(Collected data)
-- -- --

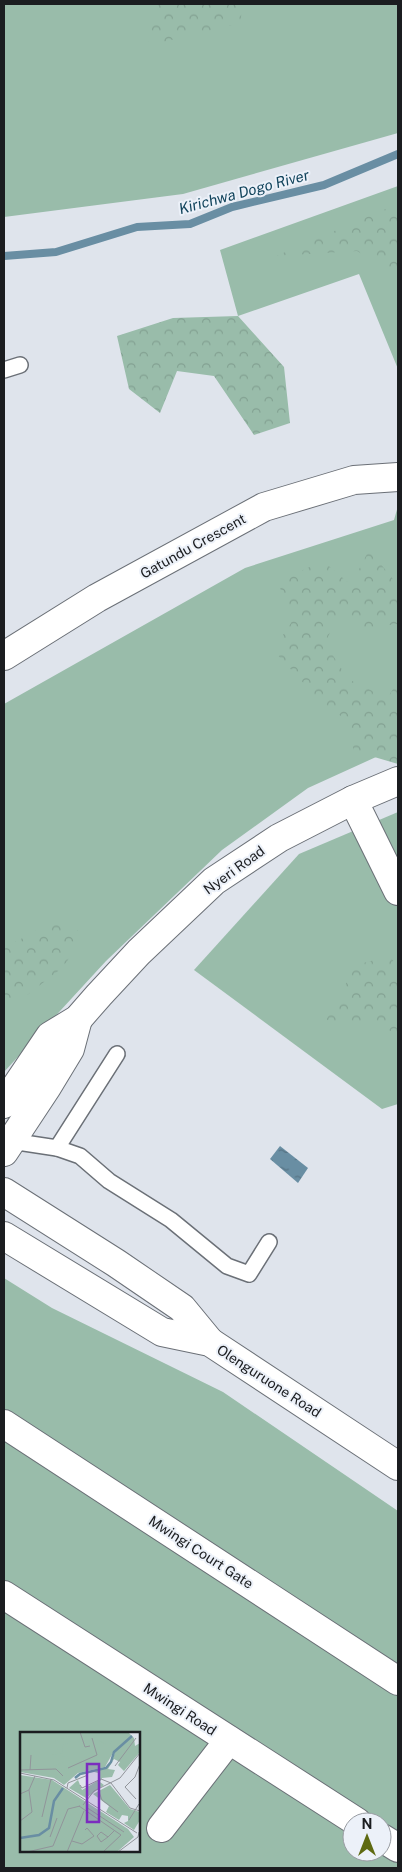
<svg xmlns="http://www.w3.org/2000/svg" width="402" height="1872" viewBox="0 0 402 1872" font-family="'Public Sans',sans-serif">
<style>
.green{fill:#99bcaa;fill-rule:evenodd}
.forest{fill:url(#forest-crowns)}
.water{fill:url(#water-ripples)}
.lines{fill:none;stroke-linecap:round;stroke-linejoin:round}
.stream{stroke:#698ea3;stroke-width:8}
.service-casing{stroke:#6b7077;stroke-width:18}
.minor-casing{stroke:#6b7077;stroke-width:30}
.tertiary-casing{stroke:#6b7077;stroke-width:30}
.service{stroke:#fff;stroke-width:15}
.minor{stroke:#fff;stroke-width:28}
.tertiary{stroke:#fff;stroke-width:28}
.labels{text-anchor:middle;stroke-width:4;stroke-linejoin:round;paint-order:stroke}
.street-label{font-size:14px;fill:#1b1d20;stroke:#ecf1f9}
.water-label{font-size:15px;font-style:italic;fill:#12445c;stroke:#ecf1f9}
.inset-river{fill:none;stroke:#698ea3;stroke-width:2.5}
.inset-road{fill:none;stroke:#91949a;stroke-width:1}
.view{fill:#7b2cbf;fill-opacity:0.15;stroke:#7b2cbf;stroke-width:2.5}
.inset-edge{fill:none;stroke:#1b1d20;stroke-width:2.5}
</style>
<defs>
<pattern id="forest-crowns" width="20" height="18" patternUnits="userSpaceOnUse" patternTransform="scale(1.25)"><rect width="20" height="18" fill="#99bcaa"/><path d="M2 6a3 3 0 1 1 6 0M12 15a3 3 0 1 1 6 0" fill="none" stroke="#83a192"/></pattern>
<pattern id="water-ripples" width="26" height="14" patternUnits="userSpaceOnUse" patternTransform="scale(1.25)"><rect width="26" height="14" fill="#698ea3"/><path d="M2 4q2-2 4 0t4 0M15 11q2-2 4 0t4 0" fill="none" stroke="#567384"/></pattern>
</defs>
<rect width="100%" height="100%" fill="#dfe4ec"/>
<g class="green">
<polygon points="4,4 398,4 398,133 183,194 4,217"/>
<polygon points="398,186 398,369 359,274 238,316 220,250"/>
<polygon points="398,506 398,747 308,788 222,850 106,961 4,1072 4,704 245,568 394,520"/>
<polygon points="398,812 398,1104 382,1109 194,970 299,854"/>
<path d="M4 1278 52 1308 223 1392 398 1511V1868H4ZM21 1733H139V1851H21ZM352 1822H382V1852H352Z"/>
</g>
<g class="forest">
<polygon points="157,4 243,4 240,23 147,46"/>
<polygon points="388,208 398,208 398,276 357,251 276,256"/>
<polygon points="238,316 284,367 290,423 254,435 214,376 177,371 160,413 129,389 117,336 173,318"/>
<polygon points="369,550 398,585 398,624 363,628 340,612 325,643 348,679 387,698 398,682 398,764 354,751 345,719 320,701 273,650 291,623 278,581 323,561 351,585"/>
<polygon points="55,918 86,935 62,968 4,1013 4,947 29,935"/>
<polygon points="389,956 398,966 398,1035 385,1028 326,1020 356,965"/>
</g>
<polygon class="water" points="280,1146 308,1168 298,1183 270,1159"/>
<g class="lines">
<polyline class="stream" points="4,256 56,252 137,227 190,224 232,207 324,185 398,154"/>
<defs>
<g id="service">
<polyline points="4,370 20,365"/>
<polyline points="11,1141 57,1148 80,1156 109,1181 171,1220 227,1266 249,1274 269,1242"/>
<polyline points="57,1148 117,1054"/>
</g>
<g id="minor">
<polyline points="4,656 97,598 264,507 354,480 398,477"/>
<polyline points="353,800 398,891"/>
<polyline points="4,1104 50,1036 78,1019 99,995 139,952 214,881 279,838 353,800 398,781"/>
<polyline points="4,1152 47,1087 70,1049 78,1019"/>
<polyline points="4,1424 398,1681"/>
<polyline points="4,1595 357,1822"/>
<polyline points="161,1828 229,1740"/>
<polyline points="382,1838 398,1848"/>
</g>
<g id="tertiary">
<polyline points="4,1192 116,1263 182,1308 210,1342"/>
<polyline points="4,1236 162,1332 210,1342 398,1466"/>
</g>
</defs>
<use href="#service" class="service-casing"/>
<use href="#minor" class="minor-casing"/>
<use href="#tertiary" class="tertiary-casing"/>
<use href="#service" class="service"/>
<use href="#minor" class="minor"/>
<use href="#tertiary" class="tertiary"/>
</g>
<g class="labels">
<g class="street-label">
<text transform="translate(193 546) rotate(-29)" y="5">Gatundu Crescent</text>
<text transform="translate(234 870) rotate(-36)" y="5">Nyeri Road</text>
<text transform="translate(269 1381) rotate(33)" y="5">Olenguruone Road</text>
<text transform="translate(201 1552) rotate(33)" y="5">Mwingi Court Gate</text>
<text transform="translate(180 1709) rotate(33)" y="5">Mwingi Road</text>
</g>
<g class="water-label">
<text transform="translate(244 192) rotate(-15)" y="5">Kirichwa Dogo River</text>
</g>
</g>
<g transform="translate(20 1732)">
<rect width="120" height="120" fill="#dfe4ec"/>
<path d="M0 0H108L114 6 115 14 120 11V20L104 39 98 33 100 30 94 27 88 37 95 38 92 45 82 46 80 50 84 53 66 66 49 56 58 48 62 58 79 48 78 41 74 40 88 34 92 30 95 20 111 5 94 19 85 35 58 41 44 53 34 46 0 40ZM0 43 32 48 108 97 114 105 97 120H0ZM90 53 110 77 120 80V88L114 98 104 91 108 89V84L102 83 99 88 86 80 89 74 73 62Z" fill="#99bcaa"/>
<path d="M82 0H97L89 14 74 6ZM49 4V11L42 13 43 21 32 23 38 18 35 9ZM47 24 51 32 45 38 30 36 43 30 41 25Z" fill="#99bcaa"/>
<path class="inset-river" d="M55 46 60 42 86 36 91 30 94 20 112 4M0 106 19 103 29 96 34 69 43 56"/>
<path class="inset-road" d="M60 0 65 15 70 14M95 34 116 6M48 36 77 23 72 6M0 38 36 37 43 44M10 38 11 23M0 41 34 48 117 101M91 51 110 76 120 79M60 53 62 56 81 47 91 51M47 56 48 51 68 43M78 57 82 68 98 80M0 62 9 58 15 44M116 67 105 55 115 45 120 32M63 73 74 59 100 46 120 21M59 74 101 103 83 120M66 75 104 100M22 85 31 47M109 88 119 72M0 89 12 80 9 58M30 105 37 86M88 105 81 100 77 104 81 110 88 105 94 99M52 109 62 112 74 104 67 96 65 98M33 114 48 77 60 74M7 120 33 114M47 120 64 79M98 120 118 105 119 100"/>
<path class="view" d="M67 32H79V90H67Z"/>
<rect width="120" height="120" class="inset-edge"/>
</g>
<rect width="402" height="1872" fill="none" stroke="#1b1d20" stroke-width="10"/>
<g transform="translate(367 1837)"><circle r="24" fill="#ecf1f9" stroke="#989ca2"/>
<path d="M0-4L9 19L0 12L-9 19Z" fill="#5e6a12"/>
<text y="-8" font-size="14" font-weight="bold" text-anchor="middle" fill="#1b1d20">N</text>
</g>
</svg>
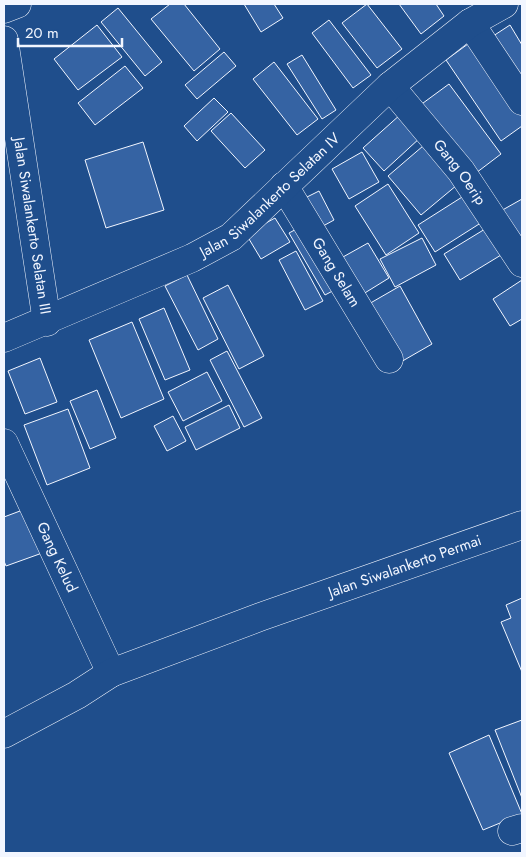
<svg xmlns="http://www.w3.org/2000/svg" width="526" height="857" font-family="Jost,sans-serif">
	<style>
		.building { fill: #3563a3; stroke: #f2f6ff }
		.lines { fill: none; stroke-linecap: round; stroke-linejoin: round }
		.minor-casing { stroke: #f2f6ff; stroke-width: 29 }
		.minor { stroke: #1f4e8c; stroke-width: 28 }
		.labels { text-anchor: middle; stroke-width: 4; stroke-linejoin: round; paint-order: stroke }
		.street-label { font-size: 15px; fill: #f2f6ff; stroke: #1f4e8c }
	</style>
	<rect width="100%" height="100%" fill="#1f4e8c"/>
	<path class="building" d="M170 4H184L220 49 194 71 151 19Z
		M244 4H274L283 18 261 32Z
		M367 4 402 49 377 68 342 23Z
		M399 4H436L444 16 421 34Z
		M118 8 162 62 145 76 101 22Z
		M329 20 371 75 353 88 312 33Z
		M97 25 122 57 78 90 54 59Z
		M510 25 522 45V95L487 40Z
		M472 41 522 114V126L501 141 446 60Z
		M224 52 236 66 197 99 185 85Z
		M302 55 336 110 322 119 287 64Z
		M274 62 318 119 297 135 253 79Z
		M125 66 143 88 95 125 78 103Z
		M449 84 501 154 472 176 419 106Z
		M214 98 228 112 197 141 184 126Z
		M231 113 265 150 245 168 211 131Z
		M401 114 421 137 384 171 363 148Z
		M430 140 463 180 421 215 388 176Z
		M143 142 164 210 106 228 85 160Z
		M362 152 379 182 349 199 332 169Z
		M388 184 419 233 386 255 355 206Z
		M319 191 334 220 314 231 299 201Z
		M470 192 487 219 435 252 418 225Z
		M522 199V242L499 212Z
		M275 218 290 242 261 259 246 234Z
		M306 224 342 286 325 295 289 233Z
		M490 226 506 252 460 280 444 254Z
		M422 238 436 265 395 287 380 259Z
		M368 243 389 278 355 299 334 262Z
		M296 251 323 301 305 310 279 260Z
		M187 275 218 339 198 350 165 286Z
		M522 280V319L510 326 493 299Z
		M228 285 264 356 239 369 203 298Z
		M400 286 432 344 399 363 367 305Z
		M164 308 190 370 165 380 139 319Z
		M132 322 164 399 121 418 89 340Z
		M227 351 262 418 244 427 210 360Z
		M40 358 57 402 25 414 8 371Z
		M207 372 222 401 183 421 168 392Z
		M97 390 116 438 90 449 70 401Z
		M229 405 240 428 196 450 185 427Z
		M68 409 90 468 47 485 24 425Z
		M173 416 186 441 167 451 154 426Z
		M28 508 45 552 6 566 4 561V517Z
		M522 598V672L501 622 511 618 506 605Z
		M522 720V798L495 730Z
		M489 735 522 814 483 830 449 753Z"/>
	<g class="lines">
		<g class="minor-casing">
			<g id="minor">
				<path d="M4 9 17 4"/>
				<path d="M470 23 522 101"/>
				<path id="s1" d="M4 40 47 322"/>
				<path id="s2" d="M390 86 461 171 522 263"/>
				<path id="s3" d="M284 186 389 359"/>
				<path id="s4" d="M4 338 192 258 231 237 390 86 470 23 504 4"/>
				<path id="s5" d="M4 443 111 673"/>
				<path id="s6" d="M4 734 77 695 111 673 260 617 522 525"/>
				<path d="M512 831 522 828"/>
			</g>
		</g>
		<use href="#minor" class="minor"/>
	</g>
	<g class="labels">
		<g class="street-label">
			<text dy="5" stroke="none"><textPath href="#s2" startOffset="111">Gang Oerip</textPath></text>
			<text dy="5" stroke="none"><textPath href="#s4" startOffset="305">Jalan Siwalankerto Selatan IV</textPath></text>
			<text dy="5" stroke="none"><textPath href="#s1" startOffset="188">Jalan Siwalankerto Selatan III</textPath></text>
			<text dy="5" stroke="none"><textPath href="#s3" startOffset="101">Gang Selam</textPath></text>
			<text dy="5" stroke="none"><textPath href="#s5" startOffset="126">Gang Kelud</textPath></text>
			<text dy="5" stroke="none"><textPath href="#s6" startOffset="436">Jalan Siwalankerto Permai</textPath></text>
		</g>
	</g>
	<rect width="526" height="857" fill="none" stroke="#f2f6ff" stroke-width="10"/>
	<path d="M18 38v8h104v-8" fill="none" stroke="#f2f6ff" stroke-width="2.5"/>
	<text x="25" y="38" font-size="15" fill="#f2f6ff" stroke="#1f4e8c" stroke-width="4" paint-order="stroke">20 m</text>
</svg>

-- -- --

● Task details: Check each line of the data above for the string "linecap", and copy the ones that have it.

● Response to the task:
.lines{fill:none;stroke-linecap:round;stroke-linejoin:round}
		.lines { fill: none; stroke-linecap: round; stroke-linejoin: round }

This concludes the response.